Trocando em miúdos: Jeff Buckley foi um caso raro na história do Rock And Roll. Tal como uma chama, brilhou por um breve tempo e então apagou. Sem querer forçar a barra, mas era dor transcendendo a música, eram tantas emoções guardadas que pareciam não caber nos acordes ou nos emocionados cantos e gritos.
Nascido na Califórnia e filho do músico de folk-jazz Tim Buckley, Jeff cresceu até os oito anos sendo chamado de Scotty Moorhead, nome que foi dado pela sua mãe e seu padrasto. Quando alcançou a idade em questão, a mãe o levou para ver um show de Tim, e acabou passando uma semana com o pai. Quando voltou, queria ser tratado como Jeff Buckley. Pouco após essa semana, o homem que deu vida a Jeff morria de overdose de heroína. Além de ter muito do pai, o garoto também aprendeu música com a mãe, pianista e violoncelista e começou a despertar curiosidade pelo Rock com seu padrasto, fã declarado de Led Zeppelin, Jimi Hendrix e The Who. Adolescente, apaixonou-se pelo álbum "Physical Graffiti" do Led Zeppelin e discos do Van Morrison, Janis Joplin, MC5 e The Smiths, pegou para si uma guitarra acústica da avó e pouco após ganhou uma Gibson Les Paul de sua mãe. Aos dezoito, ingressa num curso de dois anos numa instituição de músicos. Apesar de considerar o curso uma perda de tempo, nesse período conheceu e tornou-se fã de ícones musicais como Leonard Cohen, Nusrat Fateh Ali Khan e Edith Piaf.
Apesar da semelhança física e um nível de talento proporcional ao do pai, Jeff não queria ser uma continuação da história de seu pai. Não queria ser um mártir do Rock And Roll. Queria apenas ser lembrado por sua música. Ironicamente, começou a chamar a atenção num show-tributo dedicado ao pai, que tocou junto com Gary Lucas, que já tinha tocado com a banda Captain Beefheart. Após alguns ensaios, Gary o convidou para integrar sua banda Gods And Monsters como vocalista. Apesar de ter adorado a idéia, pouco tempo depois Jeff deixava o grupo para seguir carreira solo. Reiniciou do zero no ano seguinte em New York em um bar chamado Sin-é. Munido de voz e guitarra, as performances dele eram tão arrebatadoras que no mesmo ano de 1992, assinava com a Columbia Records.
O resultado foi seu primeiro e último álbum, "Grace". Uma obra prima com todas as letras, do início ao fim, sem tirar nem pôr. Poucas vezes a alma de uma pessoa, todas as suas imperfeições,tristezas e anseios, esteve tão exposta em apenas um disco. Jeffrey exalava suas influências por todos os poros - folk, rythm and blues, soul music, hard rock, compondo um disco completo e variadíssimo, com letras fortes e pessoais, assim como nos bons e setentistas tempos de Neil Young e Nick Drake. Acompanhando Jeff, estavam os músicos Mick Grondahl no baixo, Mat Johnson na bateria e Michael Tige na segunda guitarra.

☆ ☆ ☆

▸ **Requisitos do exercício**:
1 – Responda às perguntas com base no texto sobre Jeff Buckley.
(a) Por qual nome Jeff foi chamado até os oito anos?
(b) Em que bar de New York ele recomeçou do zero?
(c) Quem tocava baixo no álbum "Grace"?
2 – Devolva, sem alterações, a parte do texto sobre Jeff Buckley que começa em "Trocando em miúdos: Jeff" e termina em "cantos e gritos.".

☆ ☆ ☆

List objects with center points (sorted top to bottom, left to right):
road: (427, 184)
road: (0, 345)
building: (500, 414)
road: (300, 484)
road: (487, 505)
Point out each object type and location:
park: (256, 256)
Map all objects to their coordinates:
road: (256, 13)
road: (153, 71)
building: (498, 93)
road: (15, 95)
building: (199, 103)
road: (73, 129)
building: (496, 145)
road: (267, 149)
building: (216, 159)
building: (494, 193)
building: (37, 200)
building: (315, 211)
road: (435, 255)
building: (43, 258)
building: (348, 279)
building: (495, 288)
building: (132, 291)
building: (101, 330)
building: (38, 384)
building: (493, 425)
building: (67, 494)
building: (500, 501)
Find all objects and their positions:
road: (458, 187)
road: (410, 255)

☆ ☆ ☆

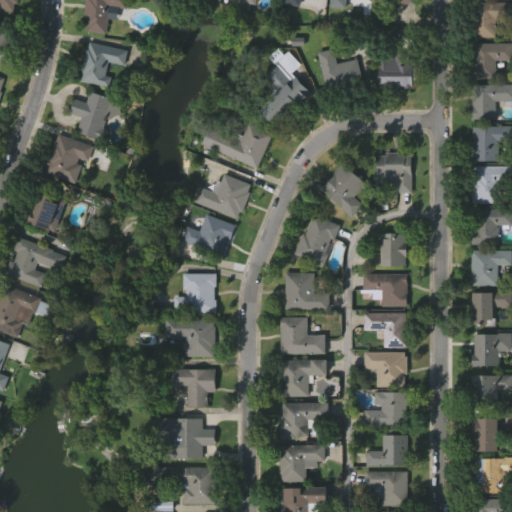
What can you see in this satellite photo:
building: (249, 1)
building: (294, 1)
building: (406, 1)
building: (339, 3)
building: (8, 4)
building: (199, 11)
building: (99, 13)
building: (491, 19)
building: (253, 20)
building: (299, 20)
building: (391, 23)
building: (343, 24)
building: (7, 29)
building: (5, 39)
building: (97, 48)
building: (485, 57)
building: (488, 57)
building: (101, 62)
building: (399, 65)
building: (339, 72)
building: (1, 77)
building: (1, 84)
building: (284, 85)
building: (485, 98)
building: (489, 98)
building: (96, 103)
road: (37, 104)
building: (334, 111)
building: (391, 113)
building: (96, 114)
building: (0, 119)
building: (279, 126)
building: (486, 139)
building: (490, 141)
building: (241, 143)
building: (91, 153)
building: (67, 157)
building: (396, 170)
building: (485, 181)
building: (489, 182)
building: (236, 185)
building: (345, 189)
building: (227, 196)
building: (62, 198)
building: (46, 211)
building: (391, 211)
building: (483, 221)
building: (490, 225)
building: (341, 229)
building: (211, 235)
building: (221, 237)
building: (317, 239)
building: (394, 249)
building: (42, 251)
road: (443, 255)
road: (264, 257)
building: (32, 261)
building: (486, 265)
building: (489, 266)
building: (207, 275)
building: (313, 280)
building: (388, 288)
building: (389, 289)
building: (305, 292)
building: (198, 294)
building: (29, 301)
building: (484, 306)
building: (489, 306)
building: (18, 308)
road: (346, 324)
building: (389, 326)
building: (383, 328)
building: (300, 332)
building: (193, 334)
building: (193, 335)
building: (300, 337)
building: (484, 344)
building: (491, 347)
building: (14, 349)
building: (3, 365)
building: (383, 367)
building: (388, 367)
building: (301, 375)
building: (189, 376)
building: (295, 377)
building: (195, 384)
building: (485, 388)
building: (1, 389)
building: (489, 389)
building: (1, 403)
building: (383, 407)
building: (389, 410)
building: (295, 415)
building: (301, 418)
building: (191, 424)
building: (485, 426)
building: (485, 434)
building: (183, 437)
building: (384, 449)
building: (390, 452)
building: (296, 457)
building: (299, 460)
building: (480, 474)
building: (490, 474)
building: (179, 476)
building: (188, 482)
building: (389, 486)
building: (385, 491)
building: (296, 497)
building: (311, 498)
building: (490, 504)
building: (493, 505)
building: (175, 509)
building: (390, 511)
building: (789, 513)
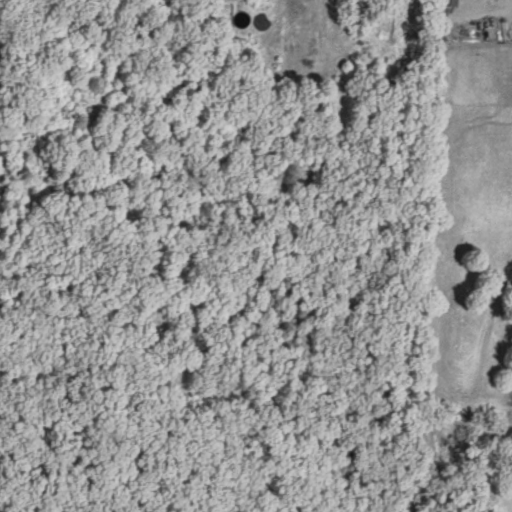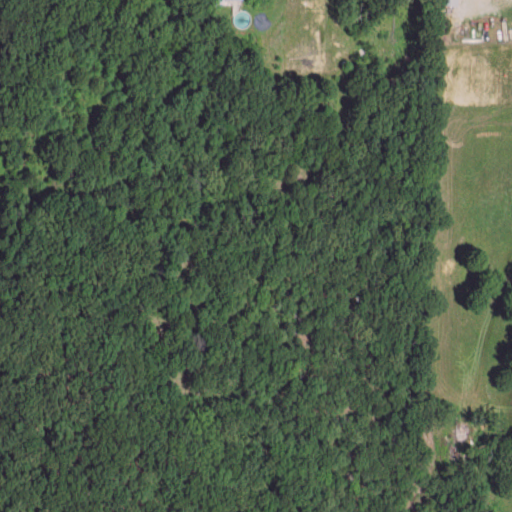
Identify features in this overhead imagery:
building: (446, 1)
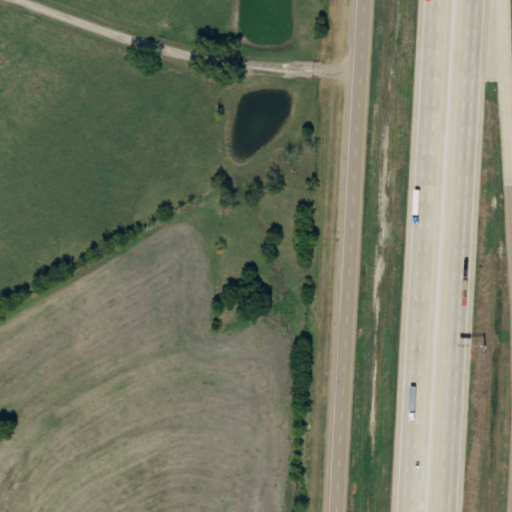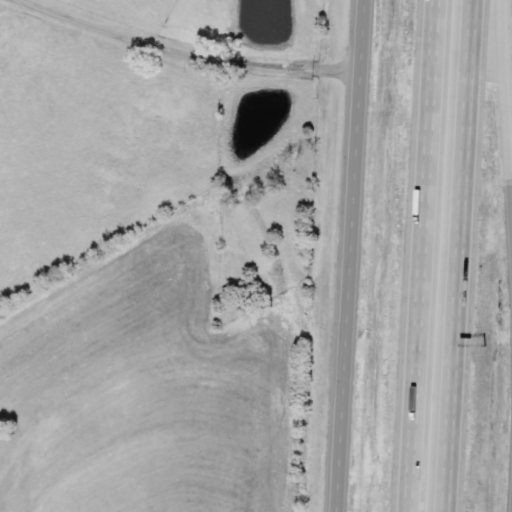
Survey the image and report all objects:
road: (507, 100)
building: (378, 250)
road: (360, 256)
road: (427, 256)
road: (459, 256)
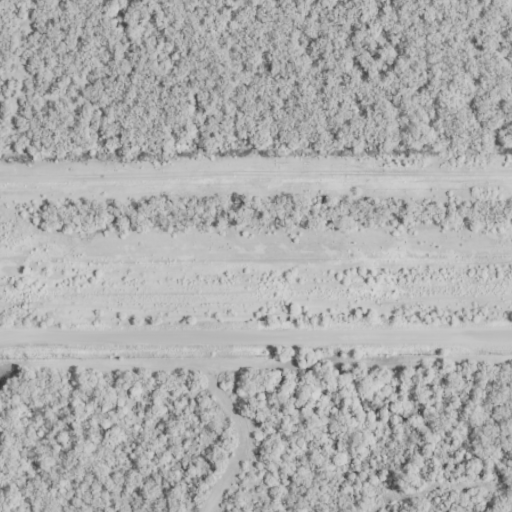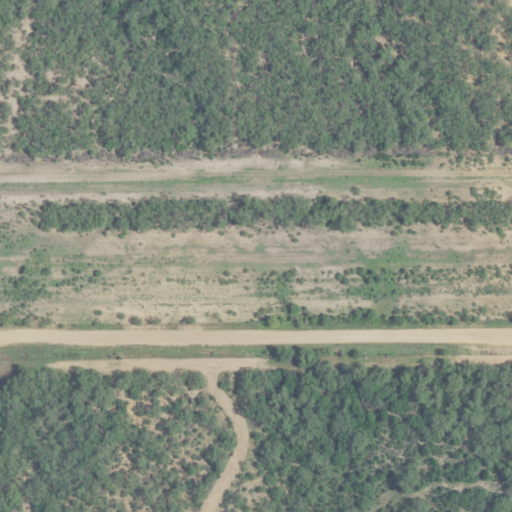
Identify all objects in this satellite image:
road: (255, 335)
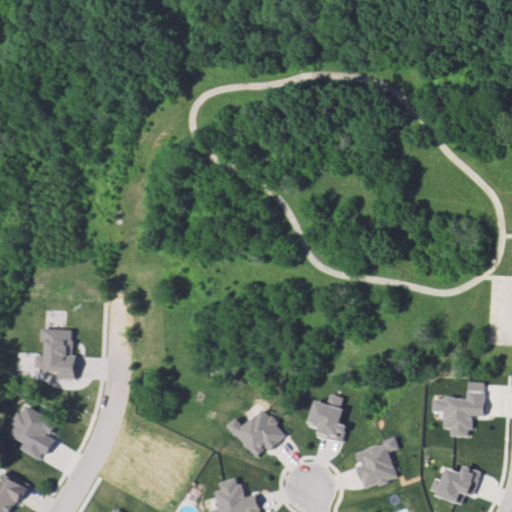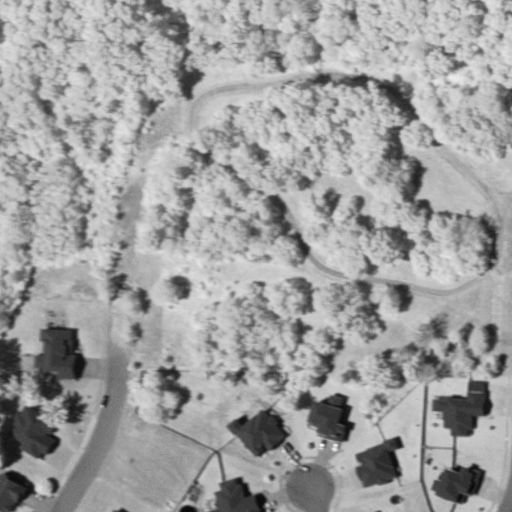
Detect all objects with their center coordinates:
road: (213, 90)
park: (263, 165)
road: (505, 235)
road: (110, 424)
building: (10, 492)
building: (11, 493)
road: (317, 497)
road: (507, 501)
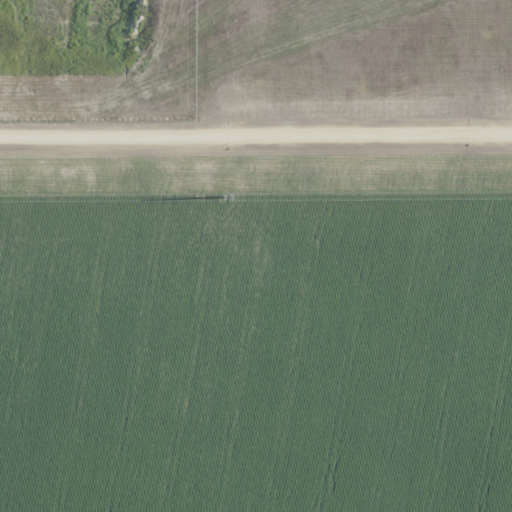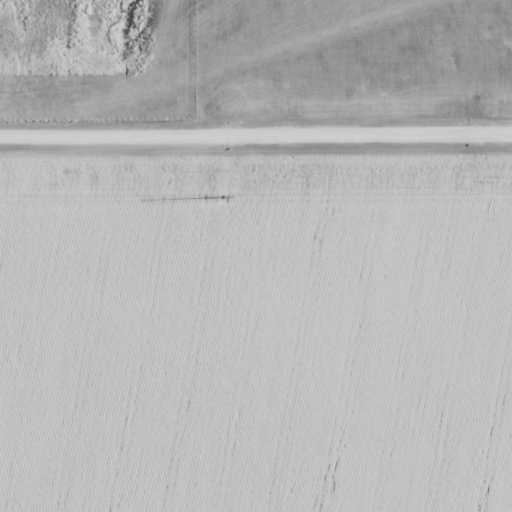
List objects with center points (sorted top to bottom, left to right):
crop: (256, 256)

☆ ☆ ☆

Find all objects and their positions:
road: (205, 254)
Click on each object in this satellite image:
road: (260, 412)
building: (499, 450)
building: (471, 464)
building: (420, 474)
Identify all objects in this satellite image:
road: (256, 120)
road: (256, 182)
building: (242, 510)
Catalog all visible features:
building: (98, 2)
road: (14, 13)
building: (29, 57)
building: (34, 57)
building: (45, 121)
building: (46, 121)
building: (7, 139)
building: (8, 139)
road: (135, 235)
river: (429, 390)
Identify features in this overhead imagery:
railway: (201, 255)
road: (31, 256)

☆ ☆ ☆

▸ **Resultados por tarefa**:
1 –
(a) Scotty Moorhead.
(b) No Sin-é.
(c) Mick Grondahl.

2 –
Trocando em miúdos: Jeff Buckley foi um caso raro na história do Rock And Roll. Tal como uma chama, brilhou por um breve tempo e então apagou. Sem querer forçar a barra, mas era dor transcendendo a música, eram tantas emoções guardadas que pareciam não caber nos acordes ou nos emocionados cantos e gritos.